Cycle considerations: Common approaches run 3-month cycles with periodic breaks. IGF-1 monitoring every 8–12 weeks is the appropriate practice for anyone using these compounds seriously.

Safety

CJC-1295's safety profile in the clinical trial context showed no serious adverse events. The non-DAC version's shorter half-life means any adverse effects would be transient. The DAC version's sustained action means effects — beneficial or otherwise — persist for the week.

Standard GH-related effects apply: mild water retention, occasional tingling or flushing, possible headache in the early weeks of use. These are not unique to CJC-1295 — they occur with any compound that meaningfully elevates GH.

The endocrine safety point worth emphasizing: CJC-1295 works with the GH axis rather than replacing it. The pituitary continues to function. Natural GHRH signaling continues. This is meaningfully different from exogenous growth hormone, which suppresses endogenous GH production through negative feedback.

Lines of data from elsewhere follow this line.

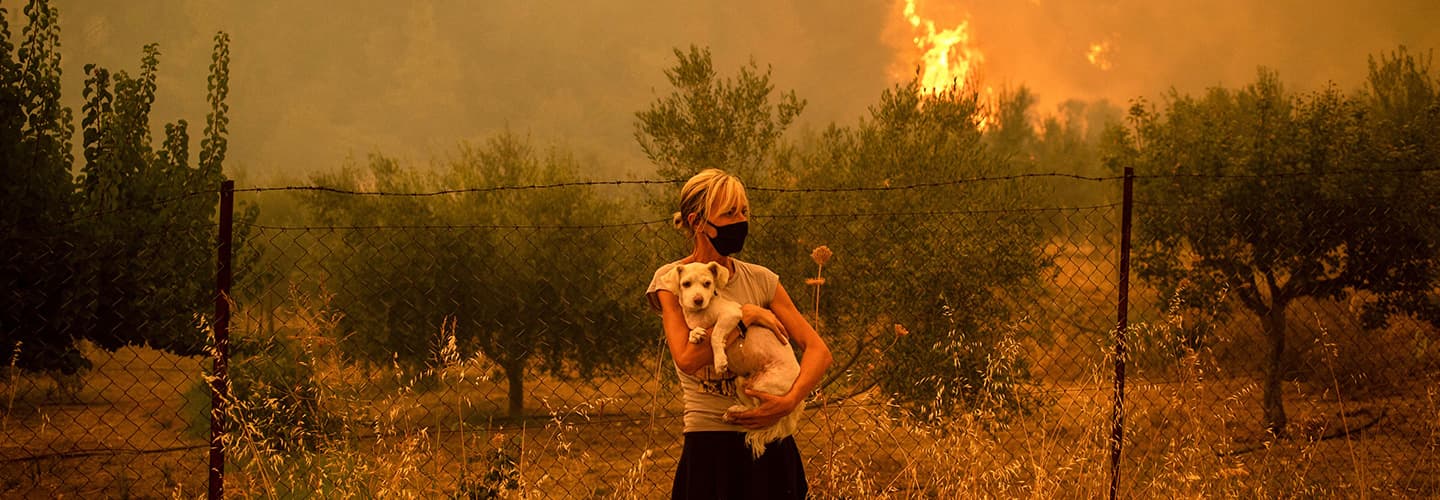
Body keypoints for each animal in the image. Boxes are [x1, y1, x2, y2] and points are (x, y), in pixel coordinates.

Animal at [668, 262, 806, 458]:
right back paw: (735, 412)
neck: (701, 313)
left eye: (707, 283)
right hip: (742, 382)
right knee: (751, 407)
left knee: (758, 410)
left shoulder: (731, 315)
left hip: (763, 386)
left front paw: (719, 361)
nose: (698, 299)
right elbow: (694, 331)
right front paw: (695, 334)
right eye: (686, 284)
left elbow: (715, 335)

The IGF-1 monitoring recommendation applies here as it does to all GH peptide protocols. Keeping IGF-1 within the age-appropriate reference range is the appropriate target.

The Honest Bottom Line

CJC-1295 is the missing half of the most evidence-supported GH peptide combination available. On its own, it produces a modest GH response. Combined with ipamorelin, the synergistic activation of two independent receptor systems produces a substantially amplified response that neither compound achieves alone.

The DAC vs. no DAC question is genuinely unresolved — both approaches have legitimate mechanistic rationales, and the clinical answer probably depends on individual goals and practical considerations. For protocols prioritizing physiological authenticity, no DAC. For protocols prioritizing sustained IGF-1 elevation and simplicity, DAC.

The human clinical trial data for the DAC version is a meaningful asset. The mechanistic story is well-understood. The combination with ipamorelin is the right frame for evaluating this compound — it was never designed to be used in isolation.

This article is for informational and educational purposes only. It does not constitute medical advice. CJC-1295 is not approved by the FDA for human use. Consult a licensed physician before considering any experimental compound.